[Opening TEXT EXCERPT section]

Kieron Durkan

Personal information
- Full name: Kieron John Durkan
- Date of birth: 1 December 1973
- Place of birth: Chester, England
- Date of death: 28 February 2018 (aged 44)
- Height: 5 ft 11 in (1.80 m)
- Position: Midfielder

Youth career
- 000–1992: Wrexham

Senior career*
- Years: Team / Apps / (Gls)
- 1992–1996: Wrexham / 50 / (4)
- 1996–1998: Stockport County / 65 / (4)
- 1998–2001: Macclesfield Town / 102 / (13)
- 2000: → York City (loan) / 7 / (0)
- 2001–2003: Rochdale / 30 / (1)
- 2003–2004: Swansea City / 21 / (1)
- 2004: Caernarfon Town / 3 / (0)
- 2005: Cefn Druids / 3 / (0)
- Total:  / 275 / (22)

International career
- Republic of Ireland U21 / 5 / (0)

= Kieron Durkan =

English-Irish footballer

Kieron John Durkan (1 December 1973 – 28 February 2018) was a professional footballer who played as a midfielder. Active between 1992 and 2004, Durkan made over 250 appearances in the Football League. Born in England, he represented the Republic of Ireland at youth international level.

[Closing TEXT EXCERPT section]
[Opening INFORMATION GIVEN section]

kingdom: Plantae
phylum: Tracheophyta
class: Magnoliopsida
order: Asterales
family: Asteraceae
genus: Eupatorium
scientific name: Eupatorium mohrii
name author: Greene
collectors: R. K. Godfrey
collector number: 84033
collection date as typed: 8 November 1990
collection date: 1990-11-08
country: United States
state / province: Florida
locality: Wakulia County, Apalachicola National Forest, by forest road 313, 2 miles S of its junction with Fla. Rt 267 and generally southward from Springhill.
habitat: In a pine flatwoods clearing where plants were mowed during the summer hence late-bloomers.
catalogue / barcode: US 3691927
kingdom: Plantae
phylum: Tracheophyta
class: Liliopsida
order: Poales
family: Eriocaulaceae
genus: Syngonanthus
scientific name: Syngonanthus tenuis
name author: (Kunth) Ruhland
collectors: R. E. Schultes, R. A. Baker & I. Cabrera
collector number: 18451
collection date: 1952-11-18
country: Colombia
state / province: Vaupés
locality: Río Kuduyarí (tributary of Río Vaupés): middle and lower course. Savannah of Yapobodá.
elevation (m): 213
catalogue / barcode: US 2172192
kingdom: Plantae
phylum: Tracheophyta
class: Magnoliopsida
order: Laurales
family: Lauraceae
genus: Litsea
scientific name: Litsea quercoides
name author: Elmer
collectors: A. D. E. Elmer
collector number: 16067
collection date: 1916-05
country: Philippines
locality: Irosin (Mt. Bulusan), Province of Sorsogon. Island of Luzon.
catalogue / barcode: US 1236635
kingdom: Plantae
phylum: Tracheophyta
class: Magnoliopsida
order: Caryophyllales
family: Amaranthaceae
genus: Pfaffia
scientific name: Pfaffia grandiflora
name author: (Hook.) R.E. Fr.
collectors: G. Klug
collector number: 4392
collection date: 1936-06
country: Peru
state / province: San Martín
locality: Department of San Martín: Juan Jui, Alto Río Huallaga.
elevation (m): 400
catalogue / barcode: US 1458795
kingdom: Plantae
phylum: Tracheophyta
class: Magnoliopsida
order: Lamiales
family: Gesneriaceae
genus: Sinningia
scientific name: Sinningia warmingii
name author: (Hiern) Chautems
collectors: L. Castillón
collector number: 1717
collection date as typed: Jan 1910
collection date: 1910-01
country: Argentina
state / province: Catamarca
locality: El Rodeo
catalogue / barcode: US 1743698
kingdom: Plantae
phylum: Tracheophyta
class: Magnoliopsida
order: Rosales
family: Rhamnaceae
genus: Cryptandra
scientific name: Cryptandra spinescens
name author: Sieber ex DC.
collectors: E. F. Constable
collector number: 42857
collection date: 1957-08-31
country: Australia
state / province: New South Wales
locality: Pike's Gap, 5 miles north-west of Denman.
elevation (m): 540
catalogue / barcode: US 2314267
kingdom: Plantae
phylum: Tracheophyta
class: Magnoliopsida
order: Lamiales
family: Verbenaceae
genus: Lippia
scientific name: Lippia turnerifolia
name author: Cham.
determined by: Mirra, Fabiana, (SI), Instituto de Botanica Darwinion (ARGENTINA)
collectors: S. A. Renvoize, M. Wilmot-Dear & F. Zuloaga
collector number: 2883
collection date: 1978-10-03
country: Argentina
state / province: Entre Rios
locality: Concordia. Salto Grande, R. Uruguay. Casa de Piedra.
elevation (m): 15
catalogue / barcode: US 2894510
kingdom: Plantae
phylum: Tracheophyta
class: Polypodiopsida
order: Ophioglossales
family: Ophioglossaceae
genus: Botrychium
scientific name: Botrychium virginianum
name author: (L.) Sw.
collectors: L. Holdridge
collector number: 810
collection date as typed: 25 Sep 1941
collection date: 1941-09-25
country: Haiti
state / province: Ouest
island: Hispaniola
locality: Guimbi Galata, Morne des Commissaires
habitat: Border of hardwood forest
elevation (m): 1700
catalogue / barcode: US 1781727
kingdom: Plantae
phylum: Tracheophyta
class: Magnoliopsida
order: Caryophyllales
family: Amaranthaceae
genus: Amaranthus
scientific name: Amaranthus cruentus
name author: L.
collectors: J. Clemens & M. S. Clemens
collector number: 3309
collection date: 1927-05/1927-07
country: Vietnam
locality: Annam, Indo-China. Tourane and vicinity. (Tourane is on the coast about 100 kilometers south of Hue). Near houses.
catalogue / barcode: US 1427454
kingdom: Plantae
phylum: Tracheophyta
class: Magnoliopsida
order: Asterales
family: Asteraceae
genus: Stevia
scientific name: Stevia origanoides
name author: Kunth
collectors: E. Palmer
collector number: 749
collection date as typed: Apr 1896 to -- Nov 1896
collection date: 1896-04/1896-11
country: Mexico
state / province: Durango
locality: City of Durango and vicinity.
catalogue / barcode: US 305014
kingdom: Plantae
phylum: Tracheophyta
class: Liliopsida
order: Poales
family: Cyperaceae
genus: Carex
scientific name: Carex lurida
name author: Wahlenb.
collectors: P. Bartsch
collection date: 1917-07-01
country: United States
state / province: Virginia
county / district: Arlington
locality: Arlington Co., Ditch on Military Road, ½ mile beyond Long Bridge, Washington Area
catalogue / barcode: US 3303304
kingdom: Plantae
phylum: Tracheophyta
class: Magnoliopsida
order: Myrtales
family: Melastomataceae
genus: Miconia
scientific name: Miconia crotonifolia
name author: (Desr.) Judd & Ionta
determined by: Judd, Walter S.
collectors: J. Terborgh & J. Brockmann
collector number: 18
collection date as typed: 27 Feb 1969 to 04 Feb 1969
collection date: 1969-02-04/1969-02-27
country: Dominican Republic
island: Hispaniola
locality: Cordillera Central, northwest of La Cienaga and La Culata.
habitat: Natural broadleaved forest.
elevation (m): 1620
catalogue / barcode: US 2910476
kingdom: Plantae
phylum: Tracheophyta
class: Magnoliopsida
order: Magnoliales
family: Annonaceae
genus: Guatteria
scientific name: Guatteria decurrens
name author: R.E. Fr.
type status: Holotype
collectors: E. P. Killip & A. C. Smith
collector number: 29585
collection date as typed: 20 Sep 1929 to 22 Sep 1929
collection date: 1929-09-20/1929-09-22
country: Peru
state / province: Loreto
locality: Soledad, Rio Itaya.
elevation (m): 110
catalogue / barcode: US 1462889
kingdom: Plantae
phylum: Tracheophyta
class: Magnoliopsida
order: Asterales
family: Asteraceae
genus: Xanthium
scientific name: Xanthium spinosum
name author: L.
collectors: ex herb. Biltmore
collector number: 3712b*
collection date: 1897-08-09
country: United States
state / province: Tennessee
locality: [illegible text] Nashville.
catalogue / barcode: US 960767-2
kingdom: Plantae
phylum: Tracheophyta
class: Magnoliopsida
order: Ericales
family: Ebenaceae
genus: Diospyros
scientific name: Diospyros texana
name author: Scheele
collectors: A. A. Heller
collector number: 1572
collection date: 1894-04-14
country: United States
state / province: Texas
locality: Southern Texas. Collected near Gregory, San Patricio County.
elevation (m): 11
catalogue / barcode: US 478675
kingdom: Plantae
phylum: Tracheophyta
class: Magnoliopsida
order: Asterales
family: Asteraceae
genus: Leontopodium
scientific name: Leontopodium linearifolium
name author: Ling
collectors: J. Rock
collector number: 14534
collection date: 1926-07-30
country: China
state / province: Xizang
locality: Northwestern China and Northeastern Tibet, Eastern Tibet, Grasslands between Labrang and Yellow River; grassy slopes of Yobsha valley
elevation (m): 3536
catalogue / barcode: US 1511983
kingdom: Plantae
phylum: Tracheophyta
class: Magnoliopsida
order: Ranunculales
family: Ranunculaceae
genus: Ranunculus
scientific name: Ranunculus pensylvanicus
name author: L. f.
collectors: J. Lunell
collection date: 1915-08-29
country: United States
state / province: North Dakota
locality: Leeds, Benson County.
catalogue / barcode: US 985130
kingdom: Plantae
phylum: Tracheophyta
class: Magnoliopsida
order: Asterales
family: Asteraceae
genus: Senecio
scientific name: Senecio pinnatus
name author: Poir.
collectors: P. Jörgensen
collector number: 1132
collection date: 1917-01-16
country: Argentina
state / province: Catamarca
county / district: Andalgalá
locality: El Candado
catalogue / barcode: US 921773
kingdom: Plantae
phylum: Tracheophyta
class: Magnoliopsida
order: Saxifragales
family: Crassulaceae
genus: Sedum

[Closing INFORMATION GIVEN section]

> YOUR OBJECTIVE: According to the Kieron Durkan profile, why is he called an English-Irish footballer?

> PROBLEM SOLUTION: He was born in Chester, England, but represented the Republic of Ireland at youth international level, making five appearances for its under-21 team.